→ **Given data**
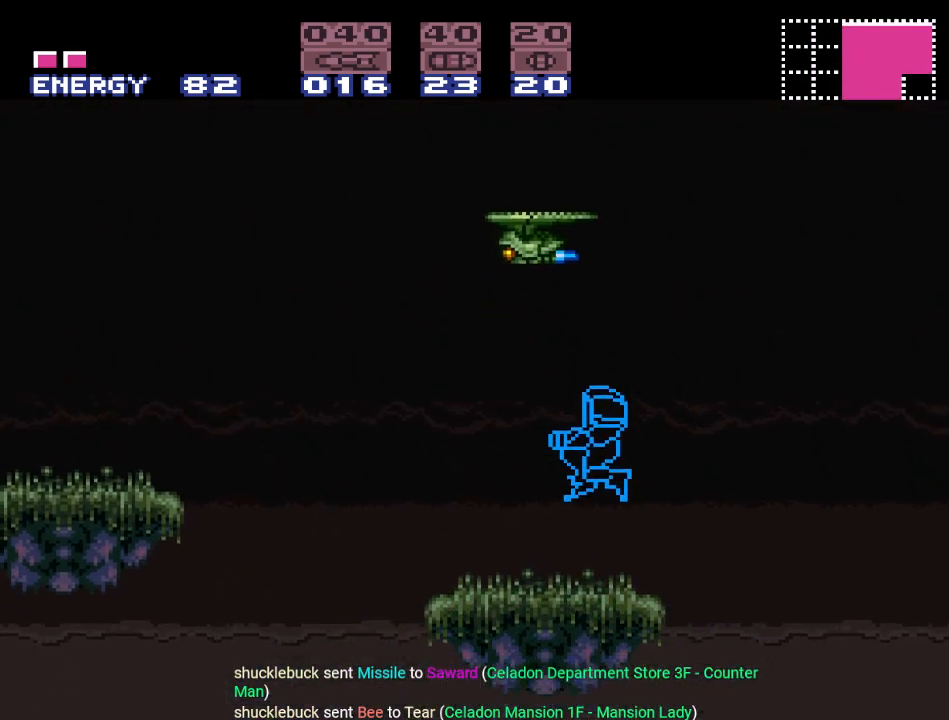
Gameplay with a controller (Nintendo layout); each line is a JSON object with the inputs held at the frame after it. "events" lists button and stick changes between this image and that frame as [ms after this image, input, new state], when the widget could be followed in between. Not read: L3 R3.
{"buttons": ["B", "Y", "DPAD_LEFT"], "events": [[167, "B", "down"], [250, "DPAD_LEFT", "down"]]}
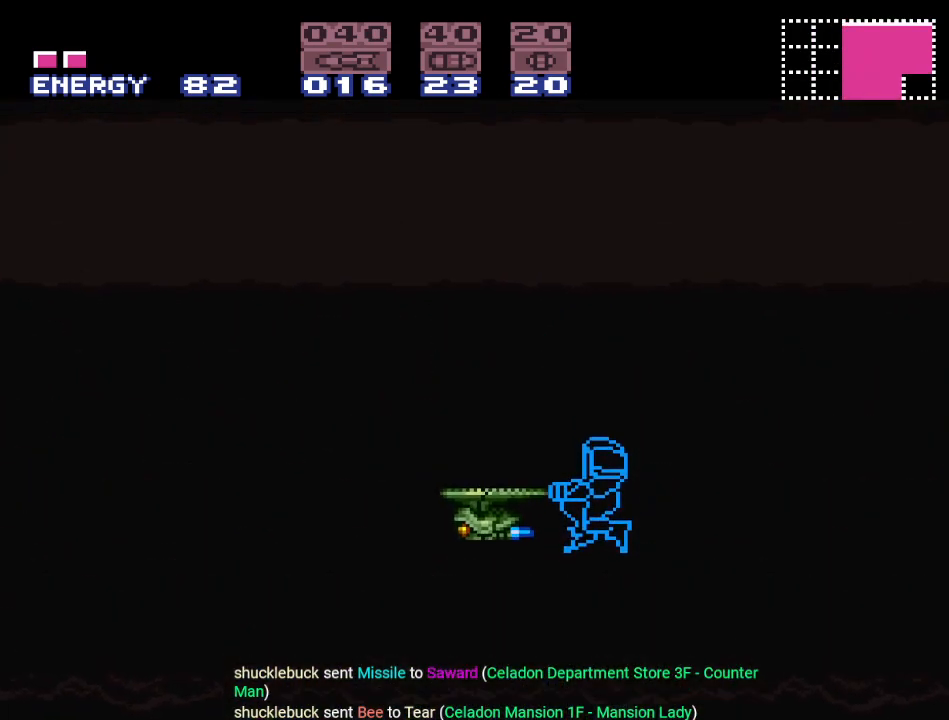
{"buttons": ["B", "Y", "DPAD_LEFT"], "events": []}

→ **Description of the task**
When you copy the data, keep every line exact and leave out each picture.

→ **Solution for this task**
Gameplay with a controller (Nintendo layout); each line is a JSON object with the inputs held at the frame after it. "events" lists button and stick changes between this image and that frame as [ms after this image, input, new state], when the widget could be followed in between. Not read: L3 R3.
{"buttons": ["B", "Y", "DPAD_LEFT"], "events": [[167, "B", "down"], [250, "DPAD_LEFT", "down"]]}
{"buttons": ["B", "Y", "DPAD_LEFT"], "events": []}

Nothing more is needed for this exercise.